Há mais uma virtude desse tipo de remédio que se destaca entre os consumidores. Por formularem os produtos na medida exata, as farmácias de manipulação conseguem oferecer alternativas mais em conta na maior parte dos casos. Afinal, não há sobras ou desperdício. Mas os farmacêuticos lembram que podem ocorrer situações nas quais os remédios de marca e os genéricos são mais baratos do que os manipulados. Isso porque nem sempre a matéria-prima é facilmente encontrada. Desse modo, a farmácia de manipulação compra pouca quantidade dos ingredientes e o preço do produto encarece.

Com tantos benefícios aparentes, é normal questionar por que eles são pouco recomendados pelos médicos, já que representam apenas 6% do mercado de medicamentos – o restante fica por conta dos remédios de marca, genéricos e similares. Há várias razões para essa performance. Muitos profissionais afirmam que não se sentem seguros em prescrever os manipulados, pois desconhecem o processo de produção dos remédios. “É necessária uma maior divulgação do controle de qualidade. O interessante seria fazer uma campanha de esclarecimento, como aconteceu com os genéricos”, sugere Expedito Ribeiro, cardiologista do Instituto do Coração, de São Paulo. Por falta desse trabalho, o especialista conta que fica inseguro em prescrevê-los e também sente receio, pois no ramo há muitos estabelecimentos “picaretas”. “Problemas assim acontecem em qualquer área, e a melhor forma de preveni-los é divulgar informação para que a população e o médico saibam diferenciar a farmácia boa da ruim”, ensina Tokarski.
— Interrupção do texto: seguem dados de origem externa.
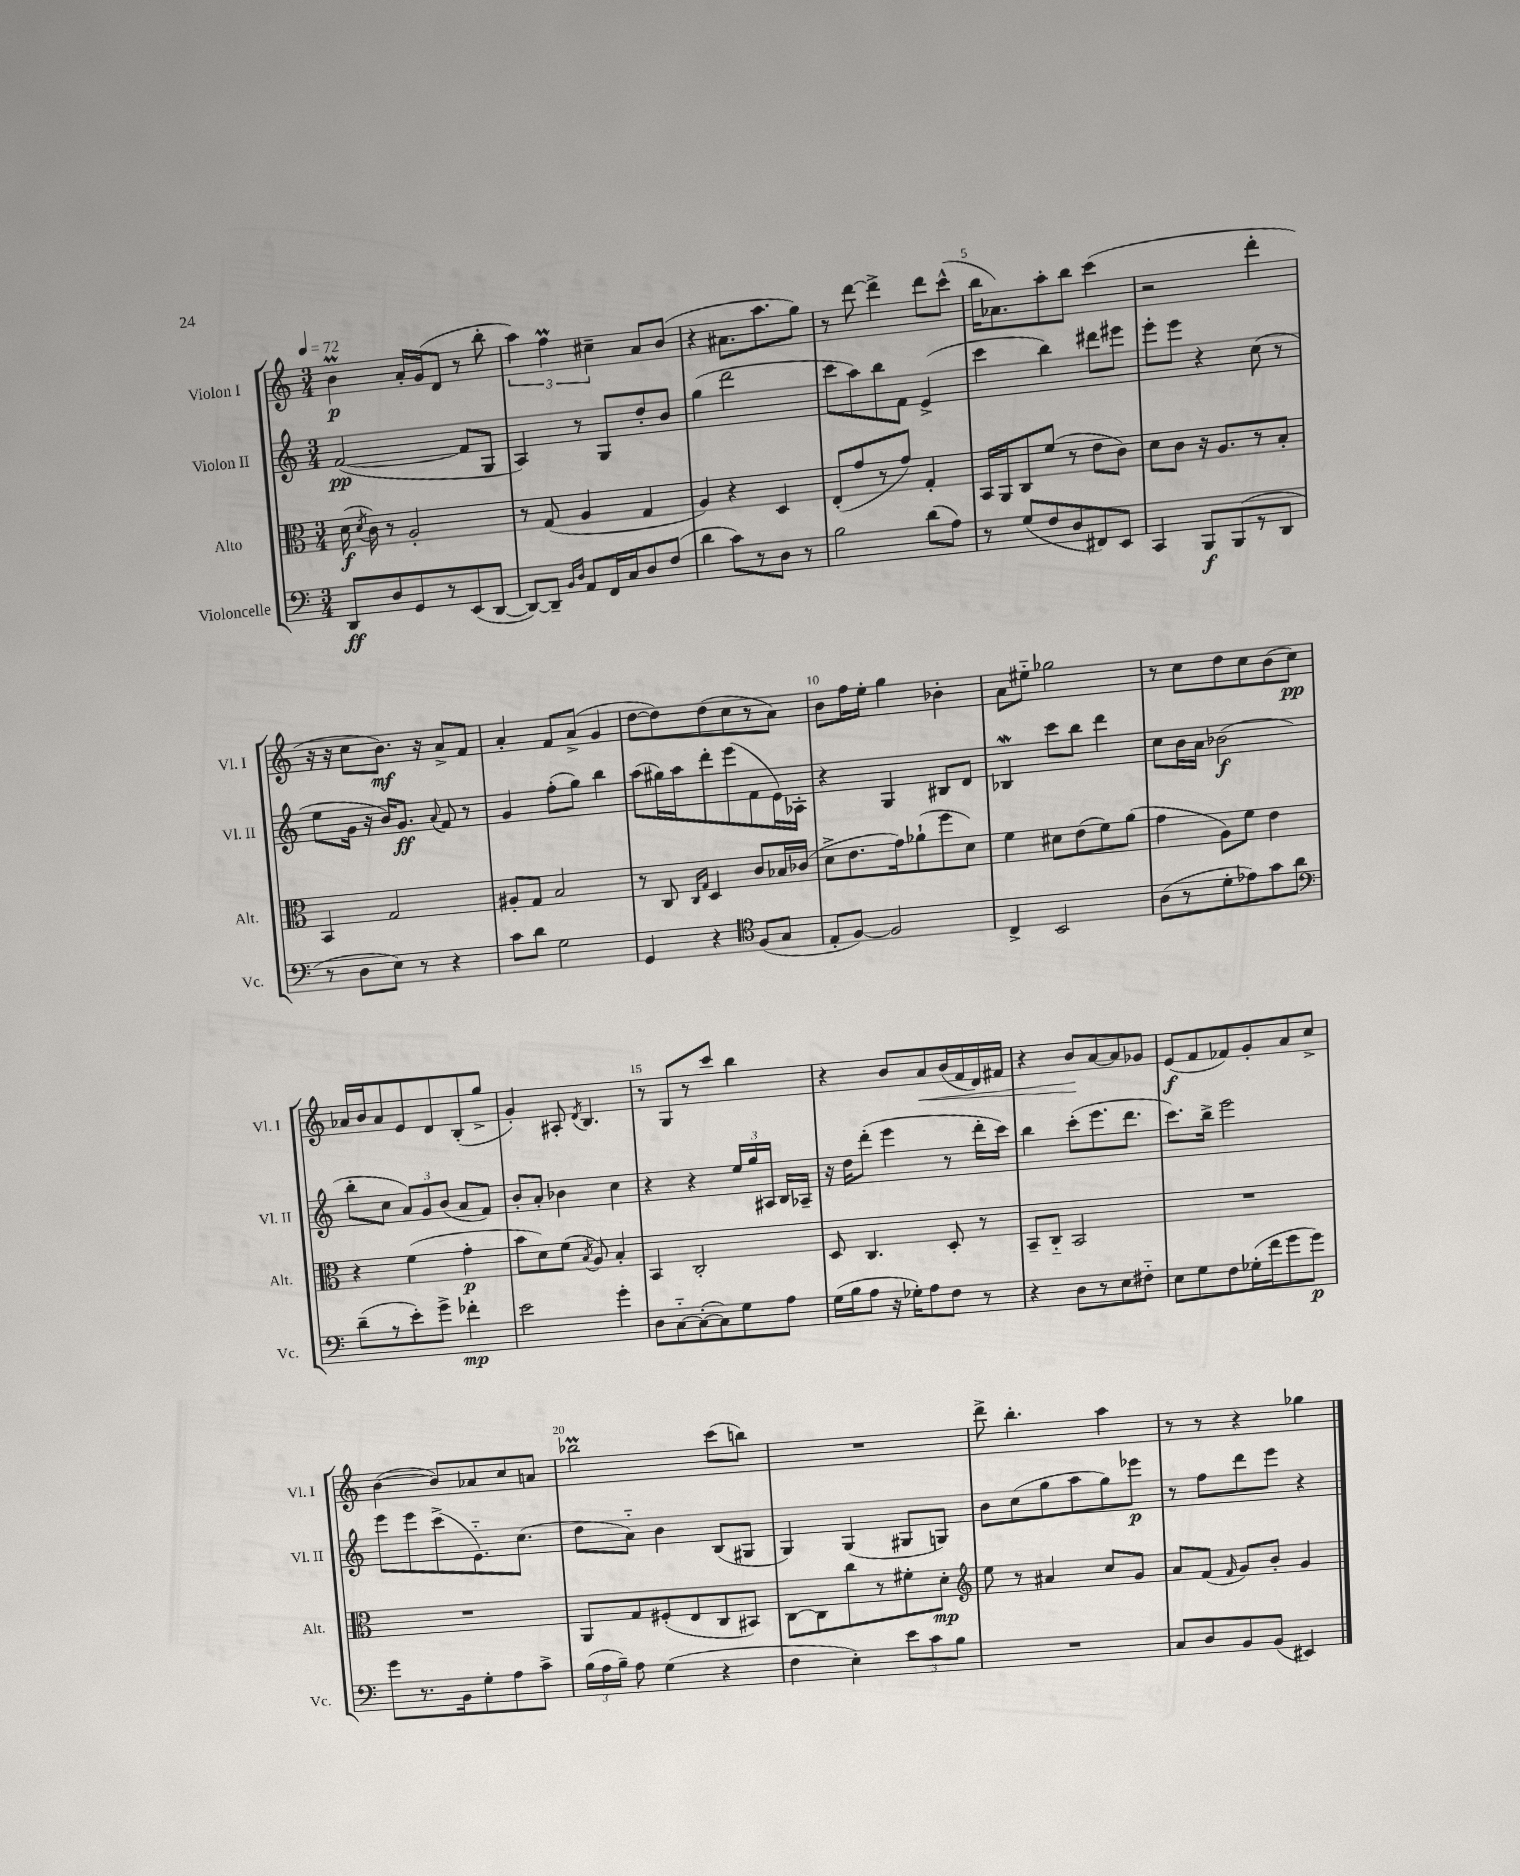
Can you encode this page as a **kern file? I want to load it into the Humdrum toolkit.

**kern	**kern	**kern	**kern
*staff4	*staff3	*staff2	*staff1
*clefF4	*clefC3	*clefG2	*clefG2
*k[]	*k[]	*k[]	*k[]
*M3/4	*M3/4	*M3/4	*M3/4
*MM72	*MM72	*MM72	*MM72
8DD	(16d	([2f	4b
.	8qd	.	.
.	16c)	.	.
8D	8r	.	.
8GG	2A'	.	16a'
.	.	.	(16g
8r	.	.	8d
(8EE	.	8f]	8r
[8DD	.	8G	8bb'
=	=	=	=
8DD_)	8r	4A)	6aa)
8DD~]	(8G	.	.
.	.	.	6ff
16qqBB	.	.	.
16qqD	.	.	.
8AA	4A	8r	.
.	.	.	6cc#~
16FF	.	8G	.
16C	.	.	.
8D	4G	8dd'	8a
(8F	.	8b	(8b
=	=	=	=
4d	4A)	(4gg	4r
8c)	4r	2ddd	8.a#
8r	.	.	.
.	.	.	8.aa
8D	4D	.	.
8r	.	.	8gg)
=	=	=	=
2B	(8E'	8ccc	8r
.	8g	8aa)	[8ddd
.	8r	8bb	4ddd^]
.	8g)	8f	.
(8d	4G'	(4e^	8ddd
8A)	.	.	(8ccc^^
=	=	=	=
8r	16BB	4ccc	16bb
.	16AA	.	8.a-)
(8G	8C	.	.
8F	(8f	4bb)	8aa'
8D	8r	.	8bb
8FF#)	8e	8ddd#	(4ccc
8EE	8c)	8eee#	.
=	=	=	=
4CC	8d	8eee'	2r
.	8c	8eee	.
8BBB	16r	4r	.
.	8.A	.	.
(8BBB	.	.	.
8r	8r	(8cc	4ddd'
8DD	8B'	8r	.
=	=	=	=
8r	4BB	8ee	16r
.	.	.	16r
8D	.	16g	8cc
.	.	16r	.
8E)	2G	16b)	8.b)
.	.	8.g	.
8r	.	.	.
.	.	.	16r
.	.	8qqa	.
4r	.	8f	8a^
.	.	8r	8f
=	=	=	=
8c	8A#'	4g	4a'
8d	8G	.	.
2G	2B	(8ff'	8f
.	.	8gg)	(8a^
.	.	4bb	4g
=	=	=	=
4GG	8r	(8aa	[8dd
.	8C	16gg#)	8dd])
.	.	16aa	.
.	16qqC	.	.
.	16qqG	.	.
4r	4D	8ddd'	(8dd
.	.	(8eee	8cc
*clefC4	*	*	*
(8F	8c	8f	8r
8G	16B-	16e)	8a)
.	(16c-	16A-'	.
=	=	=	=
8E'	8d^	4r	8b
[8F)	8.e	.	16ff
.	.	.	16ee'
2F]	.	4G	4gg
.	16g)	.	.
.	(8a-`	.	.
.	8ff	8B#	4b-'
.	8d)	8d	.
=	=	=	=
4C^	4f	4B-	8a
.	.	.	8ee#'~
2BB	8d#	8ccc	2gg-
.	(8e	8bb	.
.	8f)	4ddd	.
.	(8a	.	.
=	=	=	=
(8A	4g	8cc	8r
8r	.	16b	8cc
.	.	16a	.
8d'	8A)	(2b-	8dd
8e-)	8f	.	8cc
8g	4e	.	(8b
8a	.	.	8cc)
=	=	=	=
*clefF4	*	*	*
(8d~	4r	8bb'	16a-
.	.	.	16b
8r	.	8cc	8a-
8e')	(4f	12a)	8e
.	.	12g	.
8g^	.	.	8d
.	.	(12b	.
4f-'	4g'	8a	(8B'
.	.	8f)	8gg^
=	=	=	=
2e	8b	8b'	4g')
.	8d)	8a'	.
.	(8f	4b-	8A#'
.	8qB	.	8qd
.	8A)	.	4.B
4g'	4B'	4cc	.
=	=	=	=
8D	4BB	4r	8r
[8C'~	.	.	8G
(8C'_	2C'	4r	8r
8C])	.	.	8ccc
8G	.	24ee	4bb
.	.	24gg	.
.	.	24A#	.
8A	.	16B	.
.	.	16A-~	.
=	=	=	=
(16G	8D	16r	4r
16B	.	16dd	.
8A	4.C	(8ddd'	.
16r	.	4eee	8b
16G-')	.	.	.
8A	.	.	8a
8F	8D'	8r	(16b
.	.	.	16f
8r	8r	16ddd'	16d)
.	.	16ccc)	16f#
=	=	=	=
4r	8BB~	4bb	4r
.	8C'~	.	.
8D	2BB	(8ccc'	8b
8r	.	8.eee	[8a
8E	.	.	8a]
.	.	8.ddd	.
8F#'~	.	.	8g-
=	=	=	=
8E	2.r	8.ccc)	(8e
8G	.	.	8f
.	.	16bb^	.
8F	.	2eee	8f-)
(16G-'	.	.	8g'
16f	.	.	.
8g	.	.	8a
8g)	.	.	8cc^
=	=	=	=
8g	2.r	8eee	([4b
8.r	.	8eee	.
.	.	(8ccc^	8b])
16BB	.	.	.
8G'	.	8.e'~)	8a-
8A	.	.	8cc
.	.	(8.cc	.
8c^	.	.	8a
=	=	=	=
(24B	8AA	8dd	2bb-
24A	.	.	.
24B~)	.	.	.
8A	8G	8a'~)	.
(4G	(8F#'	4b	.
.	8E	.	.
4r	8C	(8B	(8ccc
.	8BB#)	8G#	8bb)
=	=	=	=
4F	[8C	4G)	2.r
.	8C]	.	.
4E')	8cc	(4G	.
.	8r	.	.
12e	8f#'	8G#	.
12c	.	.	.
.	8d'	8G)	.
12B	.	.	.
=	=	=	=
*	*clefG2	*	*
2.r	8ee	8b	8ddd^
.	8r	(8cc	4.bb'
.	4a#	8gg	.
.	.	8aa	.
.	8cc	8gg)	4aa
.	8g	8eee-	.
=	=	=	=
8C	8a	8r	8r
8D	(8f	8ff	8r
.	16qqf	.	.
8BB	8g)	8ddd	4r
(8BB	8b'	8eee	.
4EE#)	4g	4r	4gg-
==	==	==	==
*-	*-	*-	*-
Controle – Devido à falta de conhecimento, poucos imaginam o que ocorre de fato num laboratório de farmácia de manipulação. Os diretores da Medicativa, de São Paulo, por exemplo, garantem que o processo de manipulação do produto é rigorosamente controlado. As balanças que medem a quantidade de remédio a ser colocada no frasco são ligadas a computadores. Assim, se o peso estiver acima ou abaixo do indicado, surge na tela um sinal de alerta. “Antes, era o funcionário que verificava a pesagem e existia uma grande margem de erro. Dessa forma, conseguimos acabar com os riscos”, enfatiza o farmacêutico Naftaly Natan Alcalay, da Medicativa.

Outra medida de segurança importante foi tomada no ano passado pela Agência Nacional de Vigilância Sanitária (Anvisa). Ela fez uma resolução que criou mecanismos de controle e regulamentou as atividades de manipulação. Hoje, há normas específicas que devem ser cumpridas. A estrutura do estabelecimento precisa estar em bom estado de funcionamento, por exemplo. Antes, a lei era pouco específica e dava margem a erros. “Não por acaso, em 1999 a CPI dos medicamentos trouxe à tona muitas denúncias contra os remédios manipulados”, diz Antônio Carlos Bezerra, gerente de inspeção e medicamentos da agência.

A Anfarmag também está desenvolvendo estratégias para garantir a segurança dos manipulados. A entidade fez um convênio com laboratórios que fazem análise de controle de qualidade com o objetivo de verificar a eficácia de amostras. Cerca de 1.600 farmácias associadas à Anfarmag já participam do programa. “Quando é apontada alguma falha na matéria-prima do produto, por exemplo, o material é retirado imediatamente da farmácia”, afirma Tokarski.

Para o ginecologista Eliezer Berenstein, de São Paulo, é preciso tomar atitudes que vão além da fabricação do produto. Uma delas é haver maior interação entre o médico e o farmacêutico. “Os dois precisam estar em contato para estabelecer uma relação de confiança”, sugere o médico, que prescreve remédios manipulados. Outro ponto levantado pelo especialista é que muitos colegas de trabalho têm medo do desconhecido. “Alguns deles não aprenderam sobre farmacologia (estudo dos medicamentos) na faculdade e devido a isso têm receio de perguntar sobre o assunto”, afirma Berenstein. Essa atitude, obviamente, precisa mudar. Caso contrário, o consumidor pode ficar no prejuízo.